Ja, auf jeden Fall! Es war schwierig, über meine Erfahrungen zu schreiben, und es brachte viele schmerzhafte Erinnerungen zurück. Dennoch versuche ich mit dieser Autobiografie, meine Erfahrungen für etwas Positives zu nutzen. Es gibt viele junge Mädchen, die immer noch in der gleichen Situation sind und unsere Hilfe brauchen.

Sie haben auch ein eigenes Unternehmen gegründet und arbeiten als Beraterin in Sachen Menschenhandel, richtig?

Als ich meiner Welt der Zwangsprostitution entkommen war, suchte ich nach Informationen und nach Menschen, die dasselbe durchgemacht hatten. Aber ich fand nur wenig, was mir geholfen hätte. 

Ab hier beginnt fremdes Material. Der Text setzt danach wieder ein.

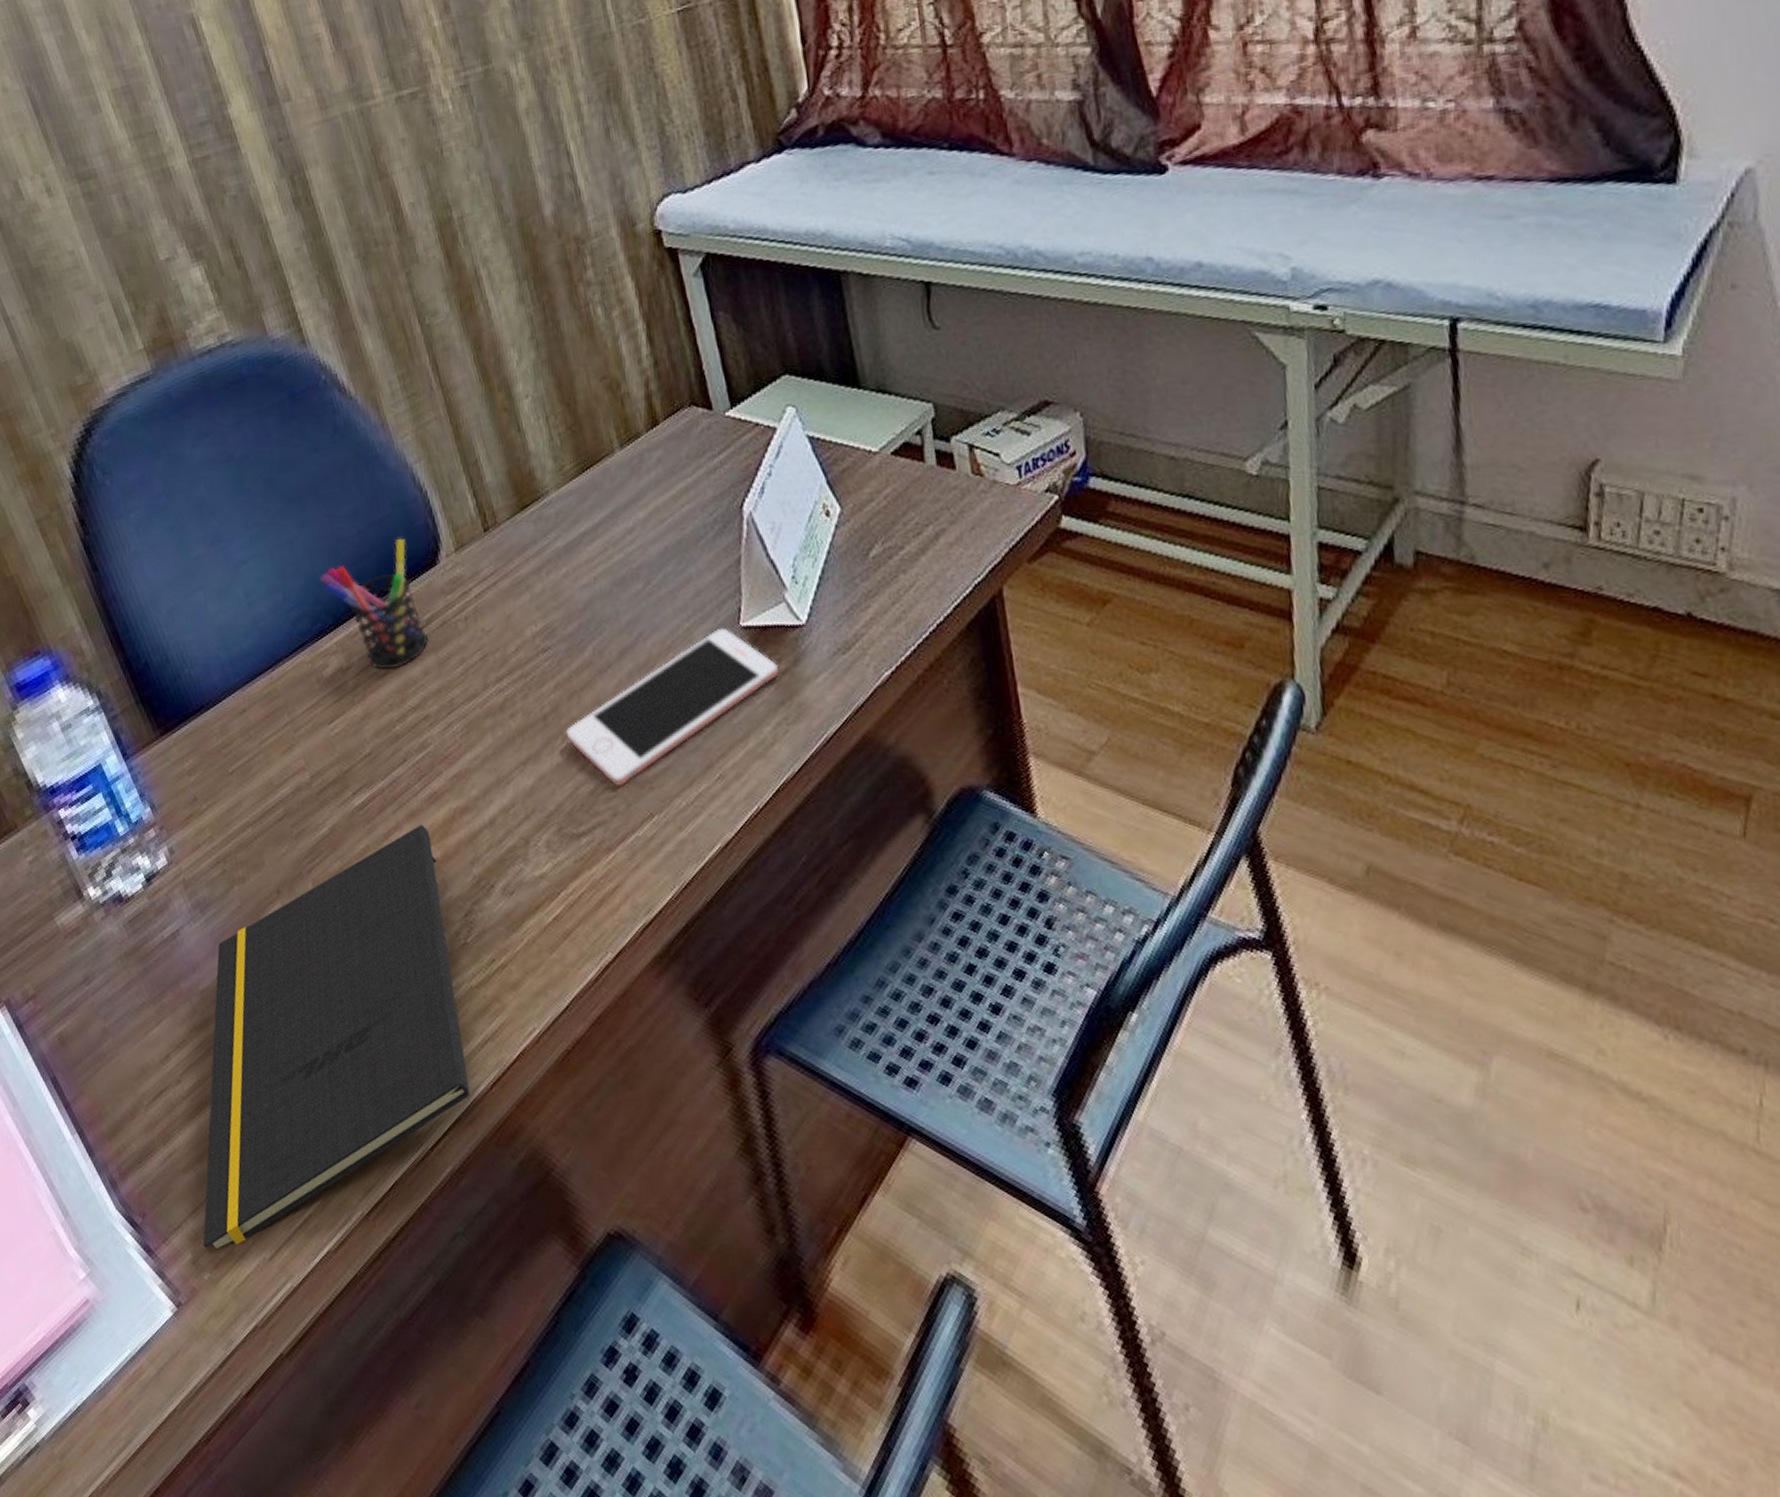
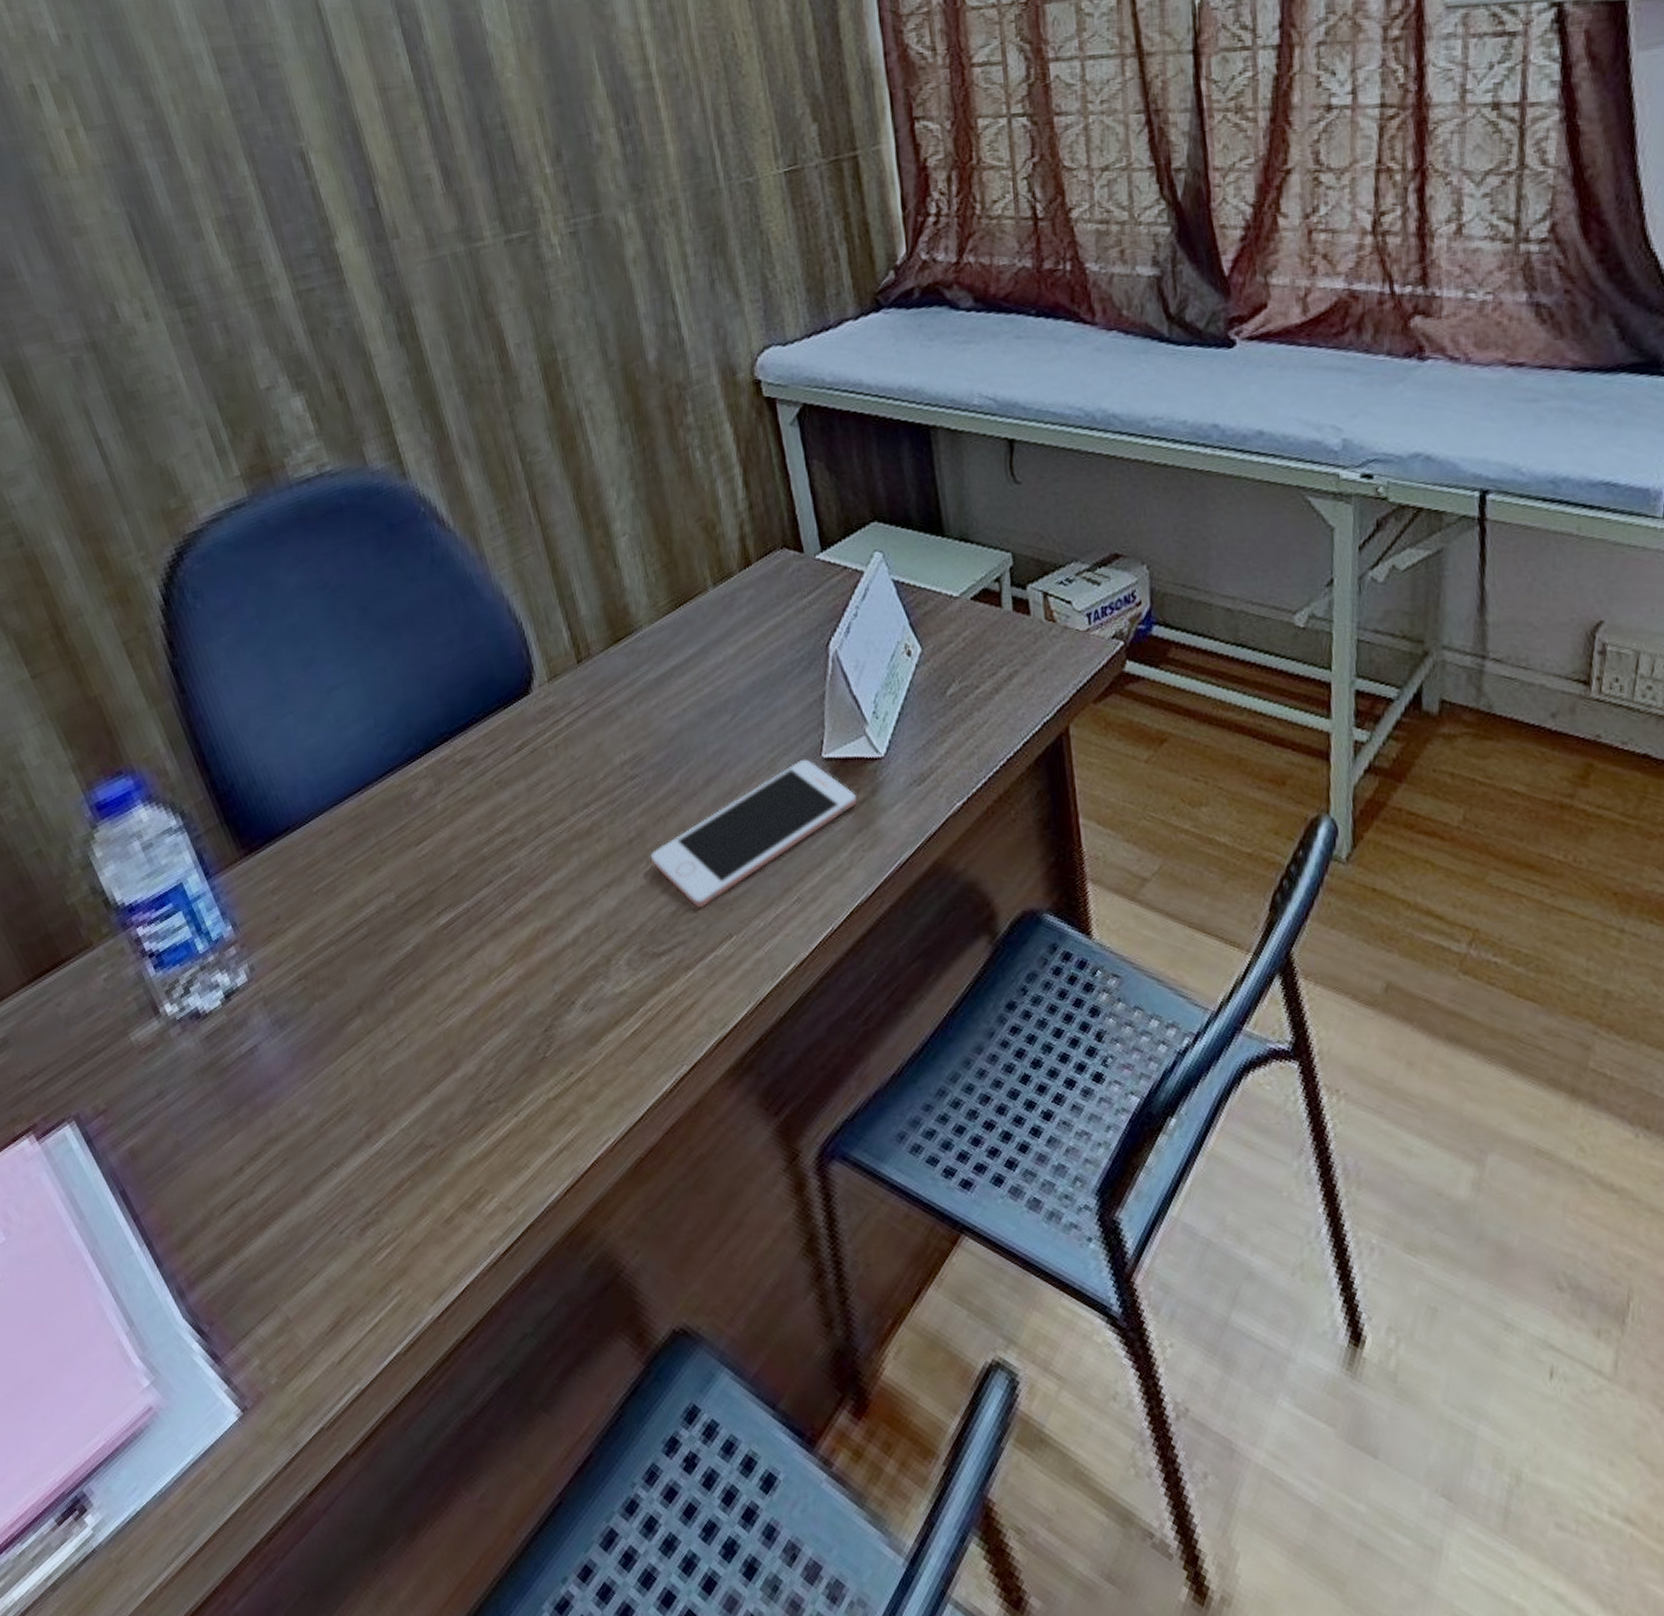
notepad: present [203,824,471,1249] -> none [271,943,544,1355]
pen holder: present [320,539,428,669] -> none [412,668,518,793]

Ich begann, mich mit anderen Experten zu treffen, die sich mit Menschenhandel befassen, wie Polizisten, Richter, Anwälte und Berater. Mit meiner Perspektive bringe ich etwas Wertvolles in die Diskussion ein. Ich habe mich jetzt für eine Zusatzausbildung "Bekämpfung von Menschenhandel" eingeschrieben, so dass ich meine persönlichen Erfahrungen mit theoretischem Wissen verbinden kann.

Schöne neue Tätowierung!

Danke! Es ist eines meiner letzten Tattoos und steht für Menschenrechte. Weltweit werden Menschen mit einem Buchstaben aus der Erklärung der Menschenrechte tätowiert. Ich habe den Buchstaben P in meinem Nacken. Das ist der erste Buchstabe des Wortes "Protection" (Schutz). 

Tragen Sie das invi-Armband auch zum Schutz?

Ja, das tue ich. Es ist ein starkes Produkt, und es gibt mir das gewisse Extra an Selbstvertrauen. Vor allem, wenn ich im Wald laufe oder in der Nachtschicht arbeite.  

Abgesehen von der Funktion ist es ein gutes Mittel, um das Gespräch über sexualisierte Gewalt zu beginnen. 

"Ich glaube, dass man mit der richtigen Einstellung alles erreichen kann, was man will.